This gem came out just before Joshua Tree, U2’s The Edge doing some soundtrack work, bringing in an unknown named Sinead O’Connor to sing a lead vocal so strong it inspires thoughts of an alternate pop-history, where U2 never goes supernova. Instead, they break up for whatever reason, Bono runs off and joins Van Halen, and the Edge sticks with young Sinead. They end up going to the Vatican, overthrowing the Pope and ruling the world. Satan (who it turns out was David Lee Roth all along) retires and moves to Calgary. A thousand years of peace ensue, except in Alberta.
“The Big Music is the first Waterboys song I ever heard and it didn’t do much for me. It felt too on the nose, and anyway, wasn’t Big Music U2’s thing? But a decade slipped past and I guess I found it serving a different purpose. More of a statement of intent (from Mike Scott in particular) than some half-baked U2 rip-off. Because the Waterboys had since proven themselves entirely their own unique beast, and pagan at that, like the wild crash of surf on a northern shore, at sunset, everything turning blood red. I actually saw that happen once, off Ireland, while listening to a different Waterboys track. Proof that gods exist, and here they were showing off at the edge of things. And they’re still at it, by the way. The Waterboys, that is. I can’t speak for the gods.” (Philip Random)

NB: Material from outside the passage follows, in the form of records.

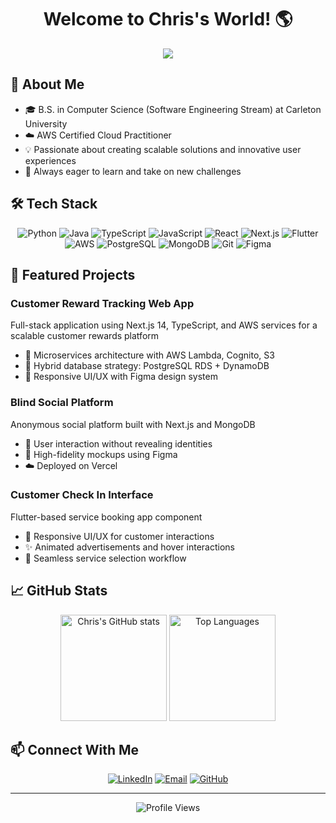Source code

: # <div align="center">Welcome to Chris's World! 🌎</div>

<div align="center">
  <img src="https://readme-typing-svg.herokuapp.com?font=Fira+Code&weight=500&size=40&pause=1000&color=6A5ACD&center=true&vCenter=true&width=600&height=100&lines=Chris+is+a+Gym+Rat+%F0%9F%8F%8B%EF%B8%8F;Chris+loves+Music+%F0%9F%8E%B5;Chris+loves+Sports+%E2%9A%BD%EF%B8%8F%F0%9F%8F%90%F0%9F%8F%80;Chris+loves+Cooking+👨‍🍳" />
</div>

## 🌟 About Me
- 🎓 B.S. in Computer Science (Software Engineering Stream) at Carleton University
- ☁️ AWS Certified Cloud Practitioner
- 💡 Passionate about creating scalable solutions and innovative user experiences
- 🚀 Always eager to learn and take on new challenges

## 🛠️ Tech Stack
<div align="center">
  
![Python](https://img.shields.io/badge/-Python-3776AB?style=flat-square&logo=python&logoColor=white)
![Java](https://img.shields.io/badge/-Java-ED8B00?style=flat-square&logo=openjdk&logoColor=white)
![TypeScript](https://img.shields.io/badge/-TypeScript-007ACC?style=flat-square&logo=typescript&logoColor=white)
![JavaScript](https://img.shields.io/badge/-JavaScript-F7DF1E?style=flat-square&logo=javascript&logoColor=black)
![React](https://img.shields.io/badge/-React-61DAFB?style=flat-square&logo=react&logoColor=black)
![Next.js](https://img.shields.io/badge/-Next.js-000000?style=flat-square&logo=next.js&logoColor=white)
![Flutter](https://img.shields.io/badge/-Flutter-02569B?style=flat-square&logo=flutter&logoColor=white)
![AWS](https://img.shields.io/badge/-AWS-232F3E?style=flat-square&logo=amazon-aws&logoColor=white)
![PostgreSQL](https://img.shields.io/badge/-PostgreSQL-336791?style=flat-square&logo=postgresql&logoColor=white)
![MongoDB](https://img.shields.io/badge/-MongoDB-47A248?style=flat-square&logo=mongodb&logoColor=white)
![Git](https://img.shields.io/badge/-Git-F05032?style=flat-square&logo=git&logoColor=white)
![Figma](https://img.shields.io/badge/-Figma-F24E1E?style=flat-square&logo=figma&logoColor=white)

</div>

## 🚀 Featured Projects

### Customer Reward Tracking Web App
Full-stack application using Next.js 14, TypeScript, and AWS services for a scalable customer rewards platform
- 🎯 Microservices architecture with AWS Lambda, Cognito, S3
- 💾 Hybrid database strategy: PostgreSQL RDS + DynamoDB
- 🎨 Responsive UI/UX with Figma design system

### Blind Social Platform
Anonymous social platform built with Next.js and MongoDB
- 👥 User interaction without revealing identities
- 🎨 High-fidelity mockups using Figma
- ☁️ Deployed on Vercel

### Customer Check In Interface
Flutter-based service booking app component
- 📱 Responsive UI/UX for customer interactions
- ✨ Animated advertisements and hover interactions
- 🔄 Seamless service selection workflow

## 📈 GitHub Stats
<div align="center">
  <img src="https://github-readme-stats.vercel.app/api?username=ChrisPham03&show_icons=true&theme=tokyonight" alt="Chris's GitHub stats" height="170"/>
  <img src="https://github-readme-stats.vercel.app/api/top-langs/?username=ChrisPham03&layout=compact&theme=tokyonight" alt="Top Languages" height="170"/>
</div>

## 📫 Connect With Me
<div align="center">
  
[![LinkedIn](https://img.shields.io/badge/-LinkedIn-0077B5?style=for-the-badge&logo=linkedin&logoColor=white)](https://linkedin.com/in/chrispham03)
[![Email](https://img.shields.io/badge/-Email-D14836?style=for-the-badge&logo=gmail&logoColor=white)](mailto:chrispham3@cmail.carleton.ca)
[![GitHub](https://img.shields.io/badge/-GitHub-181717?style=for-the-badge&logo=github&logoColor=white)](https://github.com/ChrisPham03)

</div>

---
<div align="center">
  <img src="https://komarev.com/ghpvc/?username=ChrisPham03&color=blueviolet&style=flat-square&label=Profile+Views" alt="Profile Views"/>
</div>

“Two in a row from way the hell back in the U2 story (and as eventually found on the R.O.K. 12″), way before all the fame and riches and boredom. My boredom, that is. I blame Joshua Tree. Though I guess it wasn’t the songs so much as the environment. They just weren’t as good anymore in those huge stadiums. Give me the Commodore Ballroom any day, 1981, three dollar ticket, maybe a thousand curious punks and new wavers. I’m pretty sure they did Eleven O’Clock Tick Tock as the encore that night, and the whole show actually began with The Ocean. But either way, the place went mad. Or as a friend said at the time, it’s like they weren’t playing songs, they were playing us, the audience. The songs were what we sounded like. He’d dropped acid.” (Philip Random)
The Simple Minds (from before they decided the world needed yet another U2 and thus became officially uncool), 1981 being the year that they released two solid albums in Britain (jammed into one for North American consumers), then hit the road with one of the hottest live shows on earth. It would never get any better.
In which we are reminded that way back when (1980-81 to be specific) U2 were still pretty much complete unknowns. But one listen to something like Another Time Another Place and you knew that wasn’t going to last. Because this outfit was like Joy Division with the doom removed, rhythm like runaway horses, guitar like great sheets of illuminating light, big voice, epiphanies by the minute.